- [TASK DETAILS]: The lines below, from the first through the one containing "X111960000Y-70835000D03*", are to be given again exactly, with pictures left out and nothing added.

- [RECORDS FOR THIS EXERCISE]:

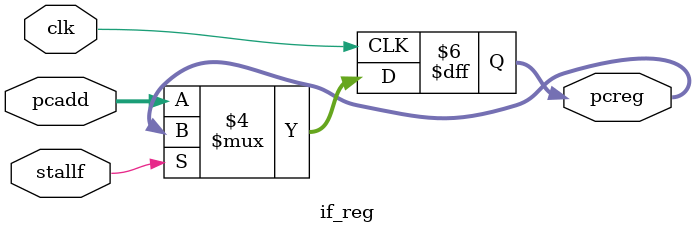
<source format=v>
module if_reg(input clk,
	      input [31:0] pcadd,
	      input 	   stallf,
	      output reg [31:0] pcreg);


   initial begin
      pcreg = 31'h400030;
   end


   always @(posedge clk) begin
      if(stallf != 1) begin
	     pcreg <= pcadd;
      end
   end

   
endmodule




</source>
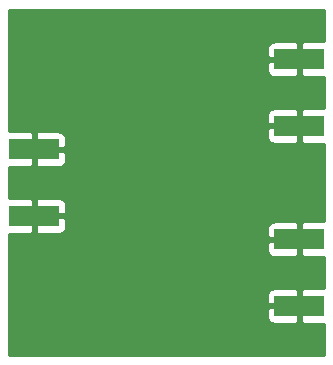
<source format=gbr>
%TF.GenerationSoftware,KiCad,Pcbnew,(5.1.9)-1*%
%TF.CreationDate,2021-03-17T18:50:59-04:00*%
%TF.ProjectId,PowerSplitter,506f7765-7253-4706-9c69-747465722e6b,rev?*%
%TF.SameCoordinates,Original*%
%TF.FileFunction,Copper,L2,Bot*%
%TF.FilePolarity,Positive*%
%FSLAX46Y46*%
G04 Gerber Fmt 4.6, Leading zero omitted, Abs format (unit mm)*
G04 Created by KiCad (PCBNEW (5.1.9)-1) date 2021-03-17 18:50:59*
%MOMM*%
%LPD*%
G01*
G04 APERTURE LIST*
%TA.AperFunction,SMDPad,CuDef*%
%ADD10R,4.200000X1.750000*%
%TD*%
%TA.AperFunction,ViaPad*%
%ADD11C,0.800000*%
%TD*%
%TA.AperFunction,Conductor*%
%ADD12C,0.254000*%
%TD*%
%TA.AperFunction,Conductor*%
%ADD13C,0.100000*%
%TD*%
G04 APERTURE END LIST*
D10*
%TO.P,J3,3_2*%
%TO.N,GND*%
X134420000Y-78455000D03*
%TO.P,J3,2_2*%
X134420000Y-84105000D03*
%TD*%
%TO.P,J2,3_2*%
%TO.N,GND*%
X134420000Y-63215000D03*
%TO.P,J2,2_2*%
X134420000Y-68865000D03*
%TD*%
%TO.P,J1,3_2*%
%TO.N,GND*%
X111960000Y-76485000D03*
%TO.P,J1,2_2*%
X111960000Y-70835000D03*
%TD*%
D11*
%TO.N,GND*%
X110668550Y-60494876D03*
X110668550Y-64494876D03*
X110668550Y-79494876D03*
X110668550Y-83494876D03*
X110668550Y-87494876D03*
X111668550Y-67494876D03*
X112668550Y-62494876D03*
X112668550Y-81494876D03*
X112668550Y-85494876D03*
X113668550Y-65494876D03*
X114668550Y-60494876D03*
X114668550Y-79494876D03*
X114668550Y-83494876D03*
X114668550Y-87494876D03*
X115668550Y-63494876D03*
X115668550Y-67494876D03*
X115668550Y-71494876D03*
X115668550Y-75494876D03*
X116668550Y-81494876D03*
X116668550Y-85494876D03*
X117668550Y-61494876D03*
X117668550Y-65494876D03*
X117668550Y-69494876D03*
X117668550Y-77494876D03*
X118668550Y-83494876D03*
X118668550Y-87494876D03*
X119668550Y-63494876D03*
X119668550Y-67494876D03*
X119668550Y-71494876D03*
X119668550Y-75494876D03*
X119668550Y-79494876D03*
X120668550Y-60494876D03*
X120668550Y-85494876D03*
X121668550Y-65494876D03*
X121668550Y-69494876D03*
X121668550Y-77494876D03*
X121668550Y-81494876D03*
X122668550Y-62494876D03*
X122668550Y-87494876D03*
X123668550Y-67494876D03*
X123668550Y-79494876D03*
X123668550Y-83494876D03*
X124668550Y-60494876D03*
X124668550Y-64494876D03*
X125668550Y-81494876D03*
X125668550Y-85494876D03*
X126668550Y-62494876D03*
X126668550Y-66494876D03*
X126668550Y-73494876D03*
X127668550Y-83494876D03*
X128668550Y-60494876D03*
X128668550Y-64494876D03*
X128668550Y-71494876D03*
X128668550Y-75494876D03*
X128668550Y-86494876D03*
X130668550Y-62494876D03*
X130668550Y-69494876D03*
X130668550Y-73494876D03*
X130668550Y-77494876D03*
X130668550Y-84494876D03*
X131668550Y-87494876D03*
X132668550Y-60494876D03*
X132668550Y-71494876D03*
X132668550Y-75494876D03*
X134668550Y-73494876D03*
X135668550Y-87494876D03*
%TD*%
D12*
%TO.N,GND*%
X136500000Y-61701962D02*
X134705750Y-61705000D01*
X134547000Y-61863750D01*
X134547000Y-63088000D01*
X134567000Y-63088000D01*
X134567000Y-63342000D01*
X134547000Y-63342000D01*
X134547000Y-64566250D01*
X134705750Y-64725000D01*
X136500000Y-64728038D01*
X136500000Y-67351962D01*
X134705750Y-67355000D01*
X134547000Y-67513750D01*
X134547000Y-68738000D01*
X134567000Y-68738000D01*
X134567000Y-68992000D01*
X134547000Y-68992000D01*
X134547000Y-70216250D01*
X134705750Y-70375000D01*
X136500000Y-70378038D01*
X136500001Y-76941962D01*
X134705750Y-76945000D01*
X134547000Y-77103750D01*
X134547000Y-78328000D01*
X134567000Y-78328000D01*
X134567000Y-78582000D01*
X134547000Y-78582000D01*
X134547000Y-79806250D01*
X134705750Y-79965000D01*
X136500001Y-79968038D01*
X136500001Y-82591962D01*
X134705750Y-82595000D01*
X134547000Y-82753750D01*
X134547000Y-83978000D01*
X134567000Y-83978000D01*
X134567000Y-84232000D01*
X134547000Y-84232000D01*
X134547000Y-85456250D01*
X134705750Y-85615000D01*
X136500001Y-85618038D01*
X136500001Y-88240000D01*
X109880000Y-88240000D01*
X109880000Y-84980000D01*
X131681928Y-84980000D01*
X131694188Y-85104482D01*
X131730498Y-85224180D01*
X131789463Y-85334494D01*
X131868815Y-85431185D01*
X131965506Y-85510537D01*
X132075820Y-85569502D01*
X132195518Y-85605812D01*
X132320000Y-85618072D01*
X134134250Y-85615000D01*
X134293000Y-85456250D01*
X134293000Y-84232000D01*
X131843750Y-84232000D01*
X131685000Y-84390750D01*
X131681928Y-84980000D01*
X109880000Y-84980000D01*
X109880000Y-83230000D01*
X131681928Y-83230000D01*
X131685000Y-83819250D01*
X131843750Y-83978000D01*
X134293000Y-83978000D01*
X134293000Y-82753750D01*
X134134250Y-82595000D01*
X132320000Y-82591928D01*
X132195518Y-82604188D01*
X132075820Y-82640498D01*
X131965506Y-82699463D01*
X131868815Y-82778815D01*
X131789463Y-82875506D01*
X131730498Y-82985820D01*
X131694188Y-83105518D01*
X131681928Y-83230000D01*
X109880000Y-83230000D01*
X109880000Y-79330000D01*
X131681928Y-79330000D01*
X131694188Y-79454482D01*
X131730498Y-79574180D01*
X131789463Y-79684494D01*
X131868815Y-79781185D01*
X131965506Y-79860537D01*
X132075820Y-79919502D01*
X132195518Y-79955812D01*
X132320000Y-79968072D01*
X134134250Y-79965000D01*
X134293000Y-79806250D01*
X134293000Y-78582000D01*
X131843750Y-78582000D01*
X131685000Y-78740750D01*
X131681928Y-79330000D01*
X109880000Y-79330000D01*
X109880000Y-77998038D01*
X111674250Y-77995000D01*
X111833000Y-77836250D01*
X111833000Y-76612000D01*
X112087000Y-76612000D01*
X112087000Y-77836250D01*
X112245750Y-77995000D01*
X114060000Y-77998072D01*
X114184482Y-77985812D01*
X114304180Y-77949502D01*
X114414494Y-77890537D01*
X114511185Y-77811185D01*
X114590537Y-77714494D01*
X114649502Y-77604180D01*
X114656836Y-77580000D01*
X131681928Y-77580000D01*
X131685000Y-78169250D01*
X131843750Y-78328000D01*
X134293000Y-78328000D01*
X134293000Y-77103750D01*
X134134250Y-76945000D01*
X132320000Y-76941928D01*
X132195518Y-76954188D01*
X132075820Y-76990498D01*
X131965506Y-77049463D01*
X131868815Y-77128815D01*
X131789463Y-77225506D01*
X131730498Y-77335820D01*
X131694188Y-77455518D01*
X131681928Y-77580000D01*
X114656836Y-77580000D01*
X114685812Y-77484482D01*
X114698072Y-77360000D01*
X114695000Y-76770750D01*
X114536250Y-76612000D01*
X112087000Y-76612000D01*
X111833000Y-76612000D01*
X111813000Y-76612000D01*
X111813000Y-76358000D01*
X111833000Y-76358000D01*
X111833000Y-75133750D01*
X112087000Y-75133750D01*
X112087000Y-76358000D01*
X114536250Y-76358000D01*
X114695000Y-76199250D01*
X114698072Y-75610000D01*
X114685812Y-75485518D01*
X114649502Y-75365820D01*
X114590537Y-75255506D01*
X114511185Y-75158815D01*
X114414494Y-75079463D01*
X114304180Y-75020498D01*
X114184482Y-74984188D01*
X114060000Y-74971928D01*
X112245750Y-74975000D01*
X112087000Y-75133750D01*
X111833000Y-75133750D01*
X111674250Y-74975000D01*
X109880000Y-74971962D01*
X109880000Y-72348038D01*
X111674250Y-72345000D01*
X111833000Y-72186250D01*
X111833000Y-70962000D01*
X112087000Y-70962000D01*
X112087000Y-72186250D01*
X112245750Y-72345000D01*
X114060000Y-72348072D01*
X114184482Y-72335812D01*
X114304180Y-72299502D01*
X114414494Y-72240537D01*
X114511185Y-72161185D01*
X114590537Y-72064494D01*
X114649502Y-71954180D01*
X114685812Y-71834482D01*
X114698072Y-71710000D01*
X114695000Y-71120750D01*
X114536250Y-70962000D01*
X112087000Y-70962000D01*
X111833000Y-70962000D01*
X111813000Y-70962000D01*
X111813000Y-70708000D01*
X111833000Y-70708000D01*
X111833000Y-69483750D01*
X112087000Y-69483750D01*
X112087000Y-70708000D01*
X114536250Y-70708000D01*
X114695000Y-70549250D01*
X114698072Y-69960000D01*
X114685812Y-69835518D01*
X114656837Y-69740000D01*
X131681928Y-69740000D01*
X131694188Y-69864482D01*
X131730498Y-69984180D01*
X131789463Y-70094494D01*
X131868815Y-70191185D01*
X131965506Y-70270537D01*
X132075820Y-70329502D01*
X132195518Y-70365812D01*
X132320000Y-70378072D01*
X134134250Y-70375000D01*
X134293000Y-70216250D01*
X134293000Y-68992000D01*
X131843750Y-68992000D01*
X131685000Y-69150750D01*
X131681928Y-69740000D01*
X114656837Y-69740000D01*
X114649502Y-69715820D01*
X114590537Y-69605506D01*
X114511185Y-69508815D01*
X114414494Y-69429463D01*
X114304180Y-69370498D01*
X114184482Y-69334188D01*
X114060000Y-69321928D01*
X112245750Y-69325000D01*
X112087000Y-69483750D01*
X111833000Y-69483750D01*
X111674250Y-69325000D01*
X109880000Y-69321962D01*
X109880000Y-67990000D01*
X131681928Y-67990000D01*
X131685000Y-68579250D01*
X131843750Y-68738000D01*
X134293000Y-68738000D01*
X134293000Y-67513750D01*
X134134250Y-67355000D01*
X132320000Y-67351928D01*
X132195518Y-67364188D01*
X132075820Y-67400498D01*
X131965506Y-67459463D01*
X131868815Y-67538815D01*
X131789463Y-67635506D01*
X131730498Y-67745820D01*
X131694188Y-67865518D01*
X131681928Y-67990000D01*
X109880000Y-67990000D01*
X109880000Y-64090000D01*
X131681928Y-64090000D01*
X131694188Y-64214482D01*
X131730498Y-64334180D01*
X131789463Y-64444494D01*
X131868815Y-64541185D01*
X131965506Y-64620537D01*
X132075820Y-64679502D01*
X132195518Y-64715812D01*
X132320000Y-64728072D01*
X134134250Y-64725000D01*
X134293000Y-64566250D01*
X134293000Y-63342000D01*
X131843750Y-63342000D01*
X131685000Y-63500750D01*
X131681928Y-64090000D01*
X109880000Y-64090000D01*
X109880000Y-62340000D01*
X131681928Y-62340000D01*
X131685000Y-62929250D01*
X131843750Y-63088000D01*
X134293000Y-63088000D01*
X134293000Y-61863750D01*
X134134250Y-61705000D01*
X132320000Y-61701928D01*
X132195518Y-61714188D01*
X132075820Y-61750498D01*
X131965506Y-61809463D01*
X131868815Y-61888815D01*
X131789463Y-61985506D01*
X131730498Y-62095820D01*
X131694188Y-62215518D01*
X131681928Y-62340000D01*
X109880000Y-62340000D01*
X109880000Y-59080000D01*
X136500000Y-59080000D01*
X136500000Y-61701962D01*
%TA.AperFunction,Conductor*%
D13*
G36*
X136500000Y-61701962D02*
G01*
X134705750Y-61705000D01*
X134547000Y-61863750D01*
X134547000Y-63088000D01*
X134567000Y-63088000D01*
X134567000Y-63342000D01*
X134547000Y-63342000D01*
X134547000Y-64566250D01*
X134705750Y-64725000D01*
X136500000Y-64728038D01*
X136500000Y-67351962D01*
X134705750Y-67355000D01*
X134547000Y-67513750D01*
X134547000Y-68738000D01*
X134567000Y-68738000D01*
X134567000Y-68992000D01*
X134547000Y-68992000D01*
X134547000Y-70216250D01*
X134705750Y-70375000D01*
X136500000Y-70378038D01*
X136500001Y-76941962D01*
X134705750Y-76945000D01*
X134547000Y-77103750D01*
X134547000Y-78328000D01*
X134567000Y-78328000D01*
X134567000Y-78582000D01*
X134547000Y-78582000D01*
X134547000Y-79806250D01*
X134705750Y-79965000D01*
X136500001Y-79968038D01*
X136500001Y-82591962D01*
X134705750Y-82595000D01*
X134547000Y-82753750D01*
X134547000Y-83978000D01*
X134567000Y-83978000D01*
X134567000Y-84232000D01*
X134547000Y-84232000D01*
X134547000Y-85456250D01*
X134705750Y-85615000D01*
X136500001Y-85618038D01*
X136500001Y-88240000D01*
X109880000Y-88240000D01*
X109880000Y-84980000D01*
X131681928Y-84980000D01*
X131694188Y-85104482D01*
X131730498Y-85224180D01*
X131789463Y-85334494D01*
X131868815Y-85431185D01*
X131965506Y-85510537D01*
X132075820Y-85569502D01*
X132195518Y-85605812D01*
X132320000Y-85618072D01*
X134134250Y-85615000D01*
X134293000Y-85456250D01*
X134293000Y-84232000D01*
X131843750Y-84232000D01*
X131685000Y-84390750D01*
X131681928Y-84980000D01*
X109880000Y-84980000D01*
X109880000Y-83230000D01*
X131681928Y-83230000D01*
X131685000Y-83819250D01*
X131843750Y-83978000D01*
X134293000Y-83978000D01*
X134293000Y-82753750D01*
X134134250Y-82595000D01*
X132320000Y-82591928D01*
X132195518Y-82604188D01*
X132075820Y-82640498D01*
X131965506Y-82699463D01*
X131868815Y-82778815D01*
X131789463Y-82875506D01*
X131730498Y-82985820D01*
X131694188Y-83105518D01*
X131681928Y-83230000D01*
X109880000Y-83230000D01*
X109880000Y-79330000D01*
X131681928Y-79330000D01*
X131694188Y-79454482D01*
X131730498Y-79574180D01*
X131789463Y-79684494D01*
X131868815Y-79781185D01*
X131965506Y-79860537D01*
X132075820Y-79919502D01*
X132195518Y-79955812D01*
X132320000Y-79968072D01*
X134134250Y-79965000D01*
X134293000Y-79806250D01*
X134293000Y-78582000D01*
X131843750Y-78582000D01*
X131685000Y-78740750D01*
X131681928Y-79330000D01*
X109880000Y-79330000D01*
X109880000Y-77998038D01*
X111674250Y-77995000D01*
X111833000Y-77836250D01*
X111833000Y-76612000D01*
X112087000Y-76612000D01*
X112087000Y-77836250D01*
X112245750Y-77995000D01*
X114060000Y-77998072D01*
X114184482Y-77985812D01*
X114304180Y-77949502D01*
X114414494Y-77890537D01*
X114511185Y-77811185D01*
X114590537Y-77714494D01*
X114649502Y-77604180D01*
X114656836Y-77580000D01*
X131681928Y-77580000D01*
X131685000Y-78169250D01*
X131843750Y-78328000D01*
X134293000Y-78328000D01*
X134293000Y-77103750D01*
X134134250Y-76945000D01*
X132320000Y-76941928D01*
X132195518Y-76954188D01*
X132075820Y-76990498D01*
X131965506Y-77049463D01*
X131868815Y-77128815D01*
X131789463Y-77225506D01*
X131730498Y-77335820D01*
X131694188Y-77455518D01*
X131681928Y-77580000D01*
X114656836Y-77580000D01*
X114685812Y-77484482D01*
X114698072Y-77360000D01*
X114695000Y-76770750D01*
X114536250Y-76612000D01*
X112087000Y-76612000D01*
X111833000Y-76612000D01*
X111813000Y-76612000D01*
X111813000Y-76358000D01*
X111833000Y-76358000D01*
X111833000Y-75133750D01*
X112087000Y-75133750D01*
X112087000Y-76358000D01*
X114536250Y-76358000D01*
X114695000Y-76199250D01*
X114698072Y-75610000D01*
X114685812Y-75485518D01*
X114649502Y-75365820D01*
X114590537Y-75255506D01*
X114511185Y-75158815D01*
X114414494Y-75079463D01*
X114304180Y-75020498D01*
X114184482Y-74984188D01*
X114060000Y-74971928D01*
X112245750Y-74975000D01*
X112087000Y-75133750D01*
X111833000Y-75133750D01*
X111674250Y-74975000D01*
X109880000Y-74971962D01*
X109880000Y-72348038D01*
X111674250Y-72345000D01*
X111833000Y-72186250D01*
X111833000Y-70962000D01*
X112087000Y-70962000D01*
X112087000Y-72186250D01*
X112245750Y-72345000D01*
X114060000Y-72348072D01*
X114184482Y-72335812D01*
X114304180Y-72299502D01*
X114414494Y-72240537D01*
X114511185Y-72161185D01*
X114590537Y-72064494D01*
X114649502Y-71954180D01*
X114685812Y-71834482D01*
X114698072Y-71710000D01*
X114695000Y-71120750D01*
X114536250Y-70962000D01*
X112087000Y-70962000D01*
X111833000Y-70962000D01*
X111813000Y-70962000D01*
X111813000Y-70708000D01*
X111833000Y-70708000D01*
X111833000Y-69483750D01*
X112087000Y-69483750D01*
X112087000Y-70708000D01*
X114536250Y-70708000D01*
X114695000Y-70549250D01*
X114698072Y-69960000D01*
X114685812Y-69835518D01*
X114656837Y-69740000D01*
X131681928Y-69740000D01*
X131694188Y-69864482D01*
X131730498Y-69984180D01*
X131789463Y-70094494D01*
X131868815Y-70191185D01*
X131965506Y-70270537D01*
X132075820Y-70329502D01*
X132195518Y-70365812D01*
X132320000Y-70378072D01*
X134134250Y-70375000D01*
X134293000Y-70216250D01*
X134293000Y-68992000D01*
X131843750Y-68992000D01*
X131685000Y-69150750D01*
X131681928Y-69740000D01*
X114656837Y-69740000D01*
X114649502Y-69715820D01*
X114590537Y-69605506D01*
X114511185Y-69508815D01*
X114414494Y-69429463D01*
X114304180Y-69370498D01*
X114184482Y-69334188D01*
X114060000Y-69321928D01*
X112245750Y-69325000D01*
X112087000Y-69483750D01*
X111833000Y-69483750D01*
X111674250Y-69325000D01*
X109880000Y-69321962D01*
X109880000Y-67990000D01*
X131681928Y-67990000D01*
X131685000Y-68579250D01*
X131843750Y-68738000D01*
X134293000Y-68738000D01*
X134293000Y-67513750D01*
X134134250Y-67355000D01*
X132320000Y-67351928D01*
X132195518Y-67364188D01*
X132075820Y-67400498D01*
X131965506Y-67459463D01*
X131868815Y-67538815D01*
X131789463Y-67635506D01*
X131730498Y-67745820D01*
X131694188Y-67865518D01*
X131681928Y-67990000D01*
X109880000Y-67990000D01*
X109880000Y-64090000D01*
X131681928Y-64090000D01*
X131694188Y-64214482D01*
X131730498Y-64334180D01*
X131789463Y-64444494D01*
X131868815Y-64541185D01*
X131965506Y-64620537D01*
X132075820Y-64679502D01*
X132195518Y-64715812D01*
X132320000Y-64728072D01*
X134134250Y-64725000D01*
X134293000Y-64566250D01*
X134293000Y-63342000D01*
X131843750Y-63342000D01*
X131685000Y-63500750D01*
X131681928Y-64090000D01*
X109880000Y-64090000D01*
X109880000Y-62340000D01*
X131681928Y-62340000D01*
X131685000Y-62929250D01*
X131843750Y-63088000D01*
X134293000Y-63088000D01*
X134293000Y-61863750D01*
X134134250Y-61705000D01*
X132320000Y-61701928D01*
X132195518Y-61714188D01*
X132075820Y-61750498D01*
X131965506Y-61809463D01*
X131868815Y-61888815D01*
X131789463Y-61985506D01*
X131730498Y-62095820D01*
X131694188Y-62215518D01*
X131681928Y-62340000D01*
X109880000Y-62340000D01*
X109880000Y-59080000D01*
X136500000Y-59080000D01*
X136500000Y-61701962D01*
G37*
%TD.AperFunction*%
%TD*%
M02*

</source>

- [ANSWER AREA]:
<source format=v>
module if_reg(input clk,
	      input [31:0] pcadd,
	      input 	   stallf,
	      output reg [31:0] pcreg);


   initial begin
      pcreg = 31'h400030;
   end


   always @(posedge clk) begin
      if(stallf != 1) begin
	     pcreg <= pcadd;
      end
   end

   
endmodule




</source>
<source format=gbr>
%TF.GenerationSoftware,KiCad,Pcbnew,(5.1.9)-1*%
%TF.CreationDate,2021-03-17T18:50:59-04:00*%
%TF.ProjectId,PowerSplitter,506f7765-7253-4706-9c69-747465722e6b,rev?*%
%TF.SameCoordinates,Original*%
%TF.FileFunction,Copper,L2,Bot*%
%TF.FilePolarity,Positive*%
%FSLAX46Y46*%
G04 Gerber Fmt 4.6, Leading zero omitted, Abs format (unit mm)*
G04 Created by KiCad (PCBNEW (5.1.9)-1) date 2021-03-17 18:50:59*
%MOMM*%
%LPD*%
G01*
G04 APERTURE LIST*
%TA.AperFunction,SMDPad,CuDef*%
%ADD10R,4.200000X1.750000*%
%TD*%
%TA.AperFunction,ViaPad*%
%ADD11C,0.800000*%
%TD*%
%TA.AperFunction,Conductor*%
%ADD12C,0.254000*%
%TD*%
%TA.AperFunction,Conductor*%
%ADD13C,0.100000*%
%TD*%
G04 APERTURE END LIST*
D10*
%TO.P,J3,3_2*%
%TO.N,GND*%
X134420000Y-78455000D03*
%TO.P,J3,2_2*%
X134420000Y-84105000D03*
%TD*%
%TO.P,J2,3_2*%
%TO.N,GND*%
X134420000Y-63215000D03*
%TO.P,J2,2_2*%
X134420000Y-68865000D03*
%TD*%
%TO.P,J1,3_2*%
%TO.N,GND*%
X111960000Y-76485000D03*
%TO.P,J1,2_2*%
X111960000Y-70835000D03*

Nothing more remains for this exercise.